4. Progressions. I also like working from ISO to ISOMIO (Pause reps), to normal lifting done with control (like Mike Robertsons recent tempo article on t-nation) in the 60-75% range.

5. Once you get through that progression work into Autoregulatory clusters. This may be the simplest AREG solution in the world. Simple to program, simple to teach, simple to implement. With 3 lifts, limit them to 10 minutes each.

6. Many young Kids need to simply get stronger (after learning to move right). Keep them in a strength block for a while.
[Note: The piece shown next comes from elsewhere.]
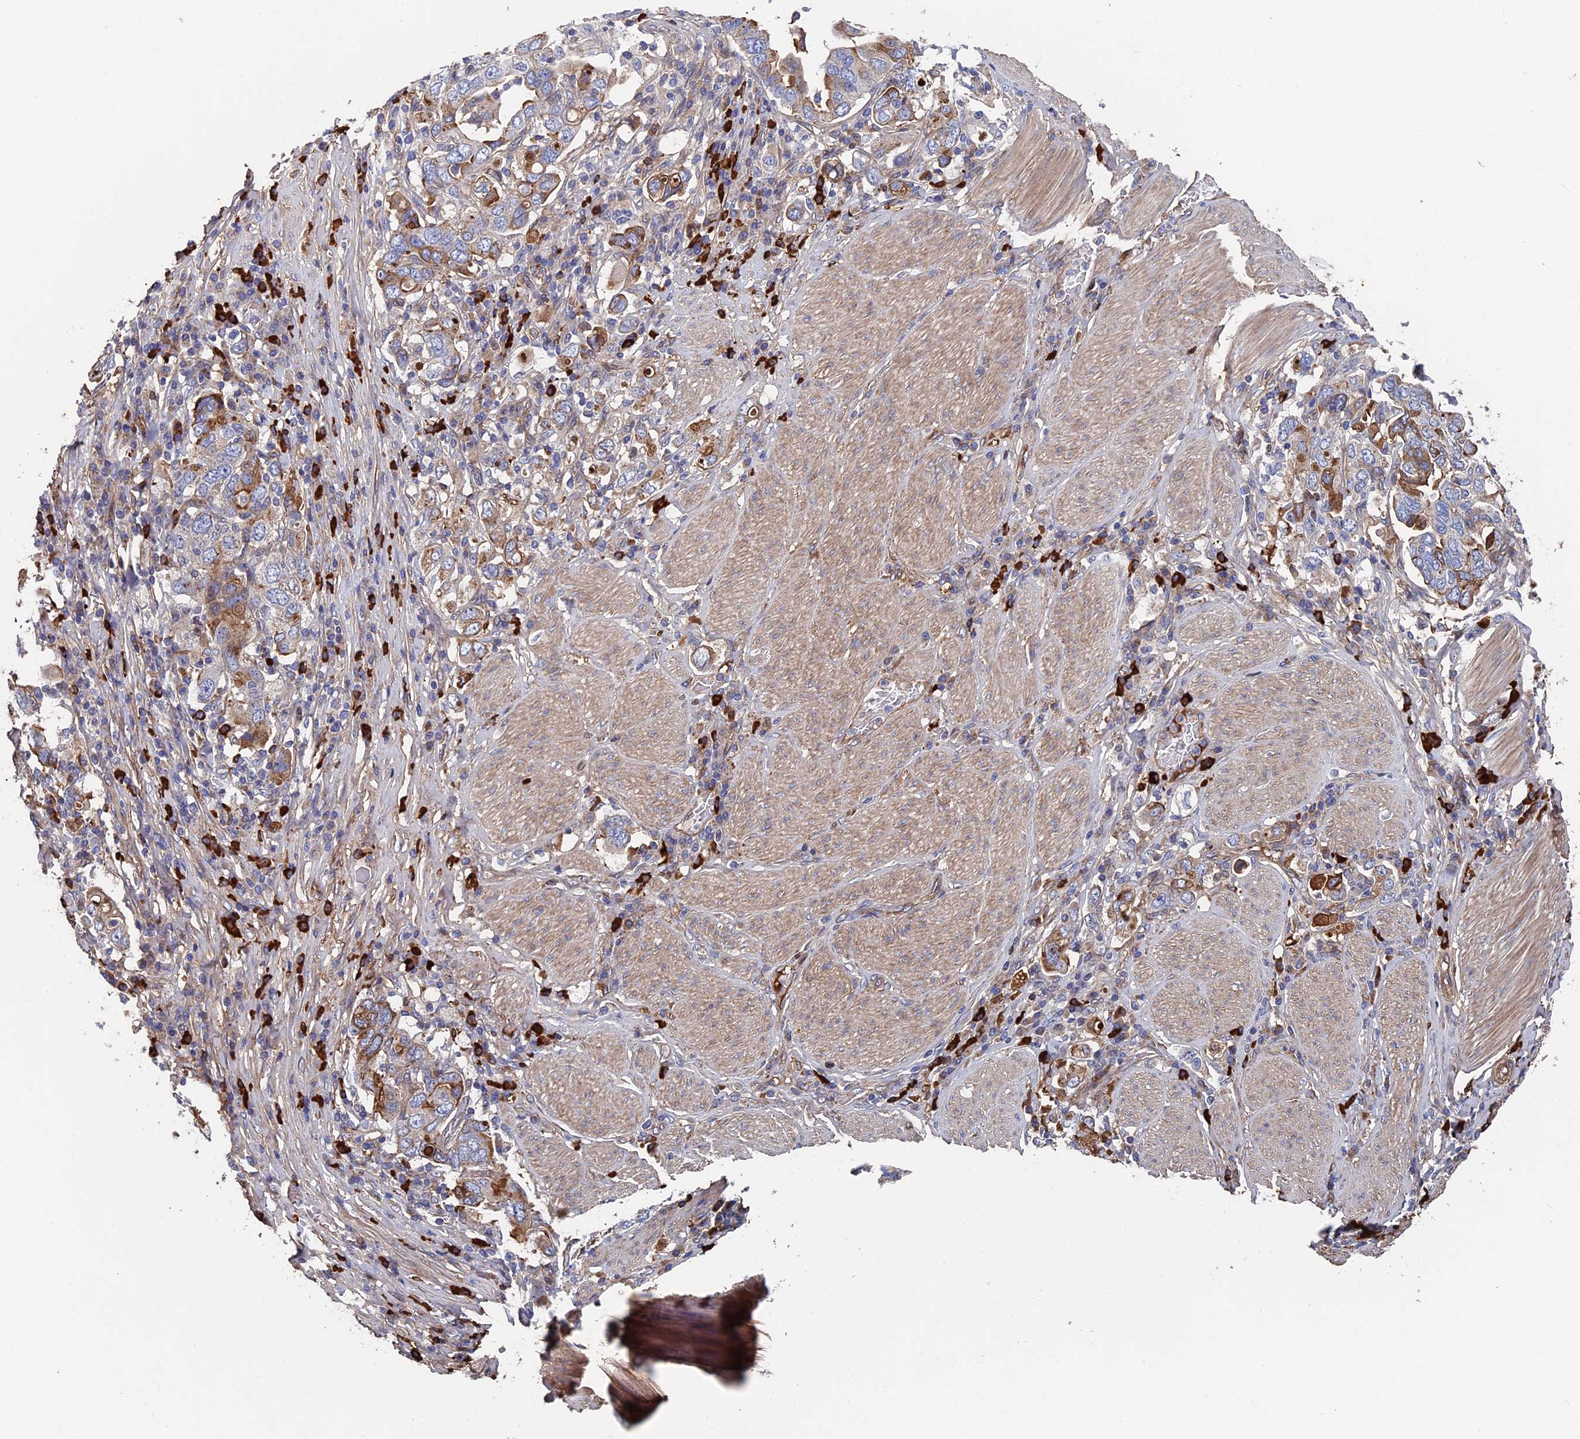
{"staining": {"intensity": "moderate", "quantity": "25%-75%", "location": "cytoplasmic/membranous"}, "tissue": "stomach cancer", "cell_type": "Tumor cells", "image_type": "cancer", "snomed": [{"axis": "morphology", "description": "Adenocarcinoma, NOS"}, {"axis": "topography", "description": "Stomach, upper"}], "caption": "Stomach cancer was stained to show a protein in brown. There is medium levels of moderate cytoplasmic/membranous positivity in about 25%-75% of tumor cells.", "gene": "RPUSD1", "patient": {"sex": "male", "age": 62}}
7. They also need variety so mix up the methods so they don’t realize they are still in a strength block. Do normal lifts 1 block, then do Schroeders EDI method for a block, then ISO’s for 10-20 seconds for a block. Mix it up.

8. Each block should last about 4 weeks.

9. After 2 strength blocks use 1 power block as a de-load.

10. Remember that you recruit all motor units at 85% of 1rm so with kids you should feel comfortable limiting the load to 85%

11. Start with tempo training and work into controlled eccentrics with Compensatory Acceleration to increase force as opposed to increasing load.

12. I like a Boyle-esque split. One day use Squat, Glute Ham, and Bench Press. The other day use RDL, Lunge, and Pull ups. Alternate them 3-4 days a week.

I am sure there was more but this should get you all thinking for a while.